Another Covenant parent, Mary Joyce, promoted new alarms that would distinguish between fires, shootings and tornadoes, saying it would have helped the son of a friend who died in the shooting..

Joyce and other Covenant parents are also advocating to ban the release of the results of autopsies on most child victims of gun violence.

She said her daughter was dismayed when Covenant class rosters went out for the just-started school year with the names of her three friends who were killed missing from the list.

"These kids are really struggling, and it's hard for them to talk about it," she said."To everyone else, you've moved on, we are still in the trenches of this trauma."

Sexton criticizes Senate's stance

The stance taken by senators to await lawmakers' regular January session to act on other bills isn't sitting well with Sexton and other House GOP leaders.

"The Senate hasn't passed one idea that they've had, so they've been batting zero," Sexton told the Chattanooga Times Free Press on Friday during a sit-down interview in his Cordell Hull Building office. "In the House, we're the only one that defeated the red flag bill, they never did.

"I don't buy the argument that things are too complex that you can't have an open debate about them and pass them," Sexton continued, adding the House has been working on bills for months and meeting with stakeholders. "I don't think the Senate as a whole believes that statement that things are too complex and there aren't things they can achieve or do."

Sexton blamed the Senate's stance on what he thinks is "a very small handful" of senators and believes rank-and-file senators support the House's position.
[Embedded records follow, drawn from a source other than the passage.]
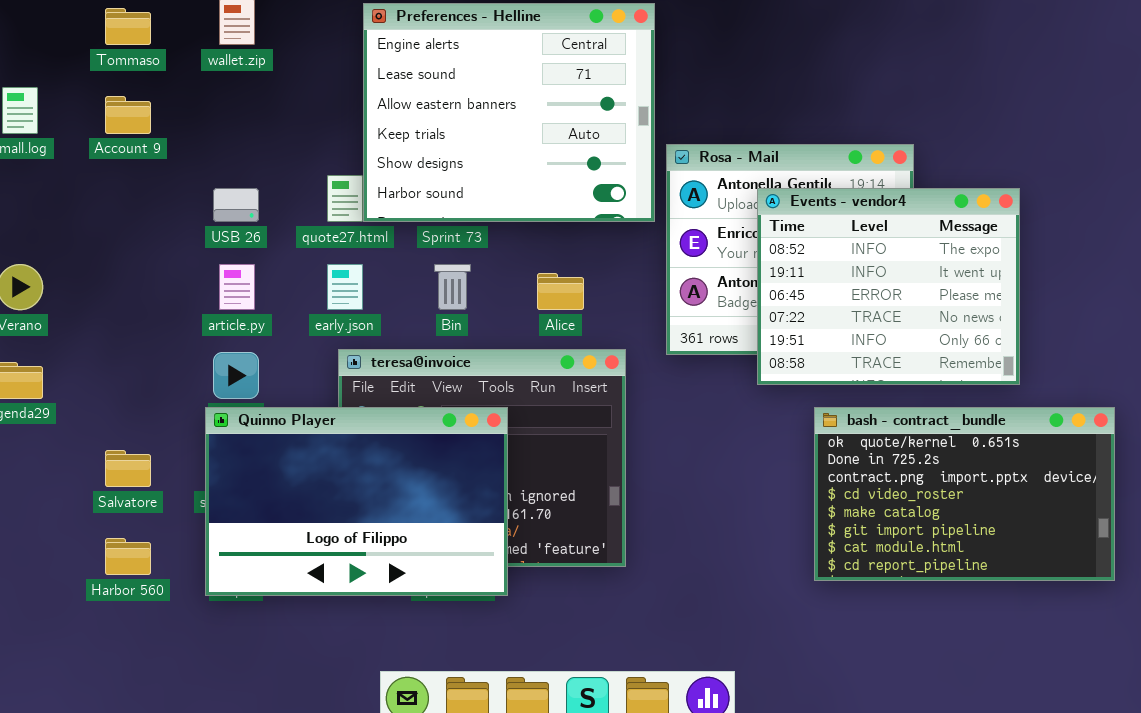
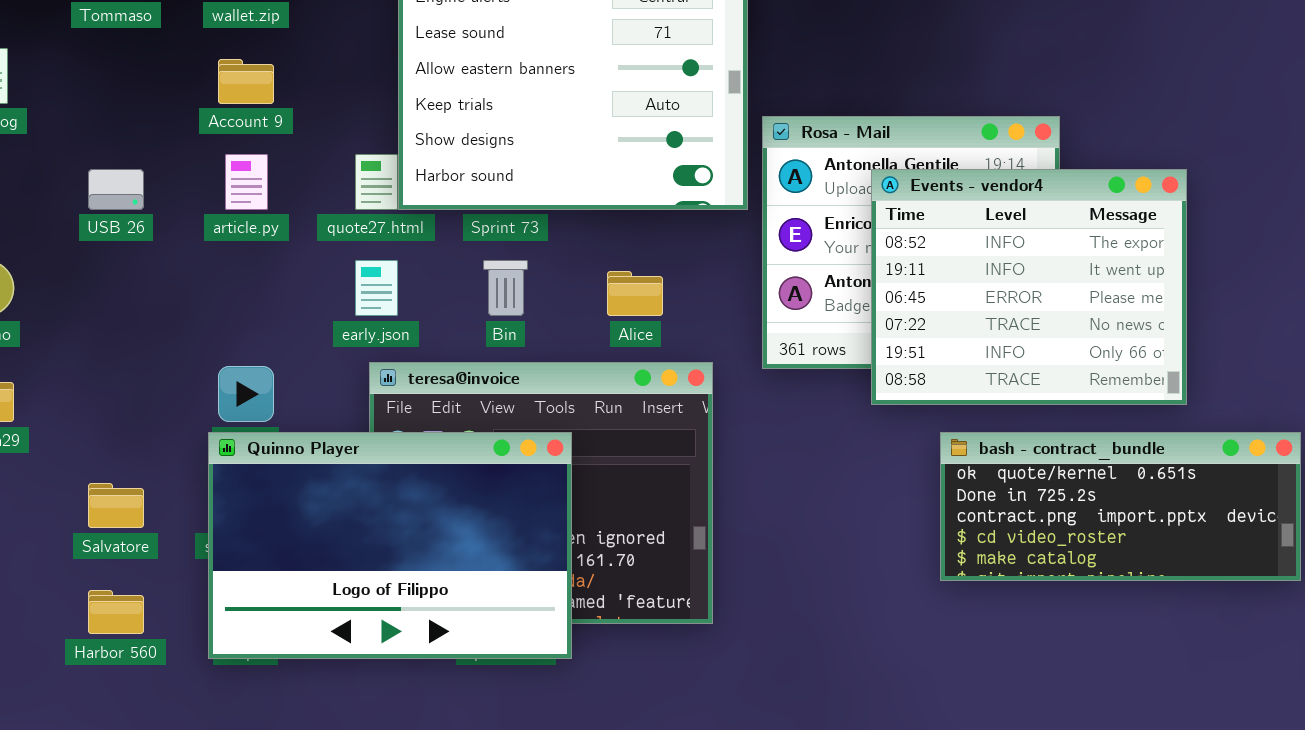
Account 9: [105,96,151,134] -> [218,59,274,104], moved
USB 26: [213,188,259,222] -> [88,169,144,210], moved
article.py: [219,264,255,310] -> [225,154,268,210], moved
bash - contract_bundle: [814,407,1115,581] -> [940,432,1301,581], resized

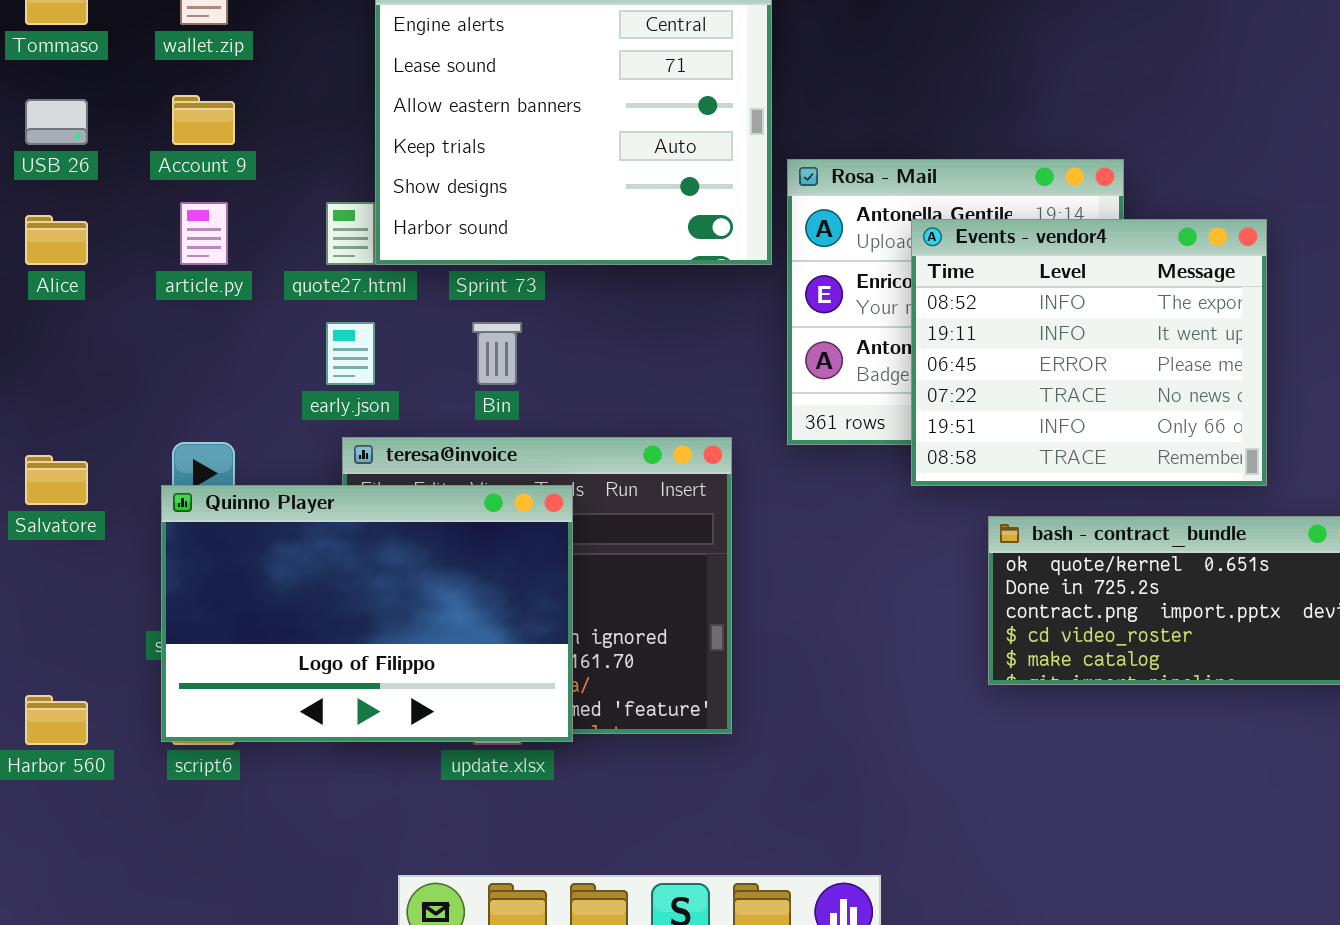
USB 26: [88,169,144,210] -> [25,99,88,145], moved
Alice: [607,271,663,316] -> [25,215,88,265], moved
Quinno Player: [208,432,572,659] -> [161,485,573,742], moved
Salvatore: [88,483,144,528] -> [25,455,88,505], moved

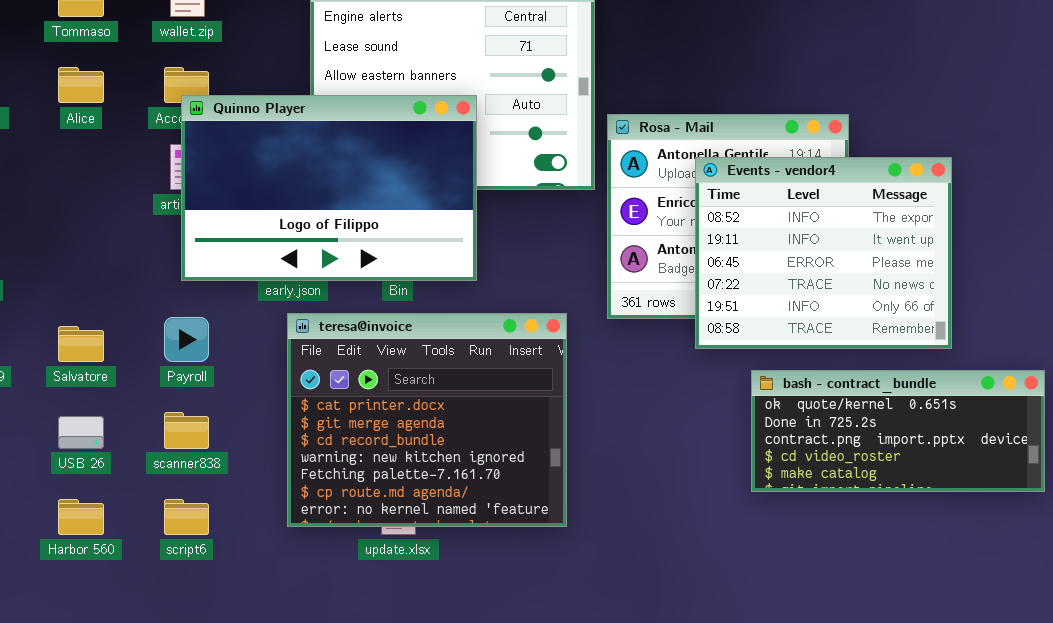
USB 26: [25,99,88,145] -> [58,416,104,449], moved
Alice: [25,215,88,265] -> [58,67,104,103], moved
Quinno Player: [161,485,573,742] -> [181,95,477,281], moved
The speaker called juvenile crime a "huge issue" that "we can solve right now."

"We passed bipartisan stuff. We have more stuff to pass, mental health. We added money for higher education institutions to protect their campuses," Sexton said. "We provided money to stop the bleed on mental health facilities from continuing to lose millions of dollars and maybe having to reduce beds or close it all together. We increased money for the mental health safety net for people who are uninsured to get the help that they need."

"I don't think those things are too complicated," Sexton said. "I think there are a lot of bills that are not complicated and could be passed."

Lt. Gov. Randy McNally, the Senate Republican speaker from Oak Ridge, said the Senate approved most of Lee's priorities.

"There's not a deal with the House," McNally acknowledged.

So what happens next? It depends on what House members pass, the Senate speaker said.

"We sent them four bills, and they might amend those, also the appropriations bills. ... We'll just have to see what comes over from the House," McNally said.